Medicaid and Medicare are both government-funded forms of healthcare coverage. Medicaid is an option for those with lower-income and limited access to resources. Medicare is an option for all senior citizens.

Unfortunately, the eligibility requirements and coverage plans differ from state-to-state, so you’ll have to investigate to know what benefits you can get. For example, Massachusetts has two specific pages of resources for their Medicaid and Medicare programs.

8. Catastrophic Plan

Catastrophic plans have low monthly premiums and high deductibles. Only people under the age of 30 or people of any age with hardship exemptions are eligible. They also cover the cost of three primary care visits before you meet the deductible.

9. Supplemental Insurance Plans

Supplemental insurance plans can provide coverage for services traditional health plans don’t cover. They can also help pay for out-of-pocket costs such as co-pays, co-insurance, and deductibles.

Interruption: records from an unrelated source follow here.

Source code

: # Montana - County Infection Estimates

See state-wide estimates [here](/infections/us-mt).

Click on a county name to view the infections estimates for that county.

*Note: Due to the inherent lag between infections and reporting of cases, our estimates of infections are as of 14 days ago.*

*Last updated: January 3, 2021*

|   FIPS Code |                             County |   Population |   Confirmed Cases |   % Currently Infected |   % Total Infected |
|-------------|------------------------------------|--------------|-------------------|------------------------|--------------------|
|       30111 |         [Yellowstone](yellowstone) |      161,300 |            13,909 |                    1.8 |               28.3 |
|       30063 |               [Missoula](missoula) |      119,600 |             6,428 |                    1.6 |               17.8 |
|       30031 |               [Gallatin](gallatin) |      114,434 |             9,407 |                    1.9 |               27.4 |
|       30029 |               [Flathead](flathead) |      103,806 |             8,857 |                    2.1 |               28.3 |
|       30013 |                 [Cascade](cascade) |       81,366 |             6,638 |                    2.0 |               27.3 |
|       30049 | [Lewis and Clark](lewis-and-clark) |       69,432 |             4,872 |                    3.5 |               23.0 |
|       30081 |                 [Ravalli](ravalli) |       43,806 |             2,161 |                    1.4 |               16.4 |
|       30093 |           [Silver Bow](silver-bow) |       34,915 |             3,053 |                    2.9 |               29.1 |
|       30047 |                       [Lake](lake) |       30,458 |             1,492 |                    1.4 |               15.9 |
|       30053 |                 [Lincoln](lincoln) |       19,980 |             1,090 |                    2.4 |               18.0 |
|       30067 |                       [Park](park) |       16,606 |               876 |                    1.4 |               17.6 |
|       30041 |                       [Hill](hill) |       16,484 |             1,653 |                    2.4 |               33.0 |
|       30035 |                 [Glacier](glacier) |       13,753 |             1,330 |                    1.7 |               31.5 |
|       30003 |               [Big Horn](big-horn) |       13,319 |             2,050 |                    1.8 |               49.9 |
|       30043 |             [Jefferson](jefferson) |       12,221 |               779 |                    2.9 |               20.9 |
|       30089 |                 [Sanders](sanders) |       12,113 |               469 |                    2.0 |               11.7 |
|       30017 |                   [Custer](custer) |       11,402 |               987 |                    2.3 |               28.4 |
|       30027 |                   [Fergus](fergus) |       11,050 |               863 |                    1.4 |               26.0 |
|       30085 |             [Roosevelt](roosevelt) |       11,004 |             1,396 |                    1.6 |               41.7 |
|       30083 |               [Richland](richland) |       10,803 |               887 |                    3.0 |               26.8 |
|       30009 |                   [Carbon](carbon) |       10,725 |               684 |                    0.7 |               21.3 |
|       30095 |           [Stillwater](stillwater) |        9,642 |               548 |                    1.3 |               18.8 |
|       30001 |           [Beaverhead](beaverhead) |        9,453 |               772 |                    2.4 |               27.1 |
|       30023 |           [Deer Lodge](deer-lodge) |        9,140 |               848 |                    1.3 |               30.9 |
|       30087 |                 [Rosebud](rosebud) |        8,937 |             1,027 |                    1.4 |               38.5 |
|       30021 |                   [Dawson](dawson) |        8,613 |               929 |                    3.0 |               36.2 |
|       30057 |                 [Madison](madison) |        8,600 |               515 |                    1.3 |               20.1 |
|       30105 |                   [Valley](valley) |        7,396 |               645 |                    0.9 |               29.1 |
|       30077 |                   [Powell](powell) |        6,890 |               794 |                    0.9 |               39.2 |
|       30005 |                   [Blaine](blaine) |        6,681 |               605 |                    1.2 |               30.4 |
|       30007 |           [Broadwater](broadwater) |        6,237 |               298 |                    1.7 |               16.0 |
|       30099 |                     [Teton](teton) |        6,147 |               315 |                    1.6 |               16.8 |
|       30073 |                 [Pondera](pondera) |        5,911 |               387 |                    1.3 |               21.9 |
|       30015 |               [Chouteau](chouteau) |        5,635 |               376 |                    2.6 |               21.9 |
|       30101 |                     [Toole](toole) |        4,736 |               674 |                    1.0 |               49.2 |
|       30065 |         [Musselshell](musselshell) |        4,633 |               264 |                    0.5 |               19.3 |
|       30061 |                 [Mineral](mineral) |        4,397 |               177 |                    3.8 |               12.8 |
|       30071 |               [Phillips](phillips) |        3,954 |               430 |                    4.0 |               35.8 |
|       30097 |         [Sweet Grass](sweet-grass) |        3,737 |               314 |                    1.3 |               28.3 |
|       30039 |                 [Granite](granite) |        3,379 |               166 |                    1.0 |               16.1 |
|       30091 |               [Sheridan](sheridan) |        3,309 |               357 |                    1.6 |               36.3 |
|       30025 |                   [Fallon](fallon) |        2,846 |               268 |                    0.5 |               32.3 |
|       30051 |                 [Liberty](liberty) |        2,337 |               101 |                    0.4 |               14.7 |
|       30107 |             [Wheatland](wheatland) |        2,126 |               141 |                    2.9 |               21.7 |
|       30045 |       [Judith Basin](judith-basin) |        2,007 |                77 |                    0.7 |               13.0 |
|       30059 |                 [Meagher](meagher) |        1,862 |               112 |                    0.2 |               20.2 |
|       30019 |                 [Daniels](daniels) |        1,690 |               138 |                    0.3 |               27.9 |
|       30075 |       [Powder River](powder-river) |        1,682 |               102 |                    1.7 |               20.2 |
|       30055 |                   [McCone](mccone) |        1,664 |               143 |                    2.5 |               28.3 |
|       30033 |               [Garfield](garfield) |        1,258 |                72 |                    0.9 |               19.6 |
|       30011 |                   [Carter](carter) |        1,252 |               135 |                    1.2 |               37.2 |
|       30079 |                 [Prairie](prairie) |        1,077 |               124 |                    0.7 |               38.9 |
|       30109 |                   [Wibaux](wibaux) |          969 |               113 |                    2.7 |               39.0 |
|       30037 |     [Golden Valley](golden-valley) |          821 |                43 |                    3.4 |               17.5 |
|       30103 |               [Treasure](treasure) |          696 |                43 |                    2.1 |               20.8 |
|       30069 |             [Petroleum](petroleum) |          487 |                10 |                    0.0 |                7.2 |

These plans will usually be added to a more comprehensive insurance plan and serve to cover a specific medical need that may not already be insured. For example, if you have cancer, you may consider critical illness/disease-specific insurance.

There are also supplemental plans that provide you a cash payment based on diagnosis to assist with lost wages, childcare needs, rideshare costs for treatment, etc. It pays to research these options. Even something as simple as a sprained ankle can result in costs you didn’t anticipate. The Balance provides a comprehensive look at different kinds of supplemental insurance

Some other important considerations when shopping around for health insurance are:

  • what your medical needs look like during a typical year

  • how much are you willing to spend on monthly premiums and out-of-pocket costs

  • any anticipated extensive medical procedures in the near future.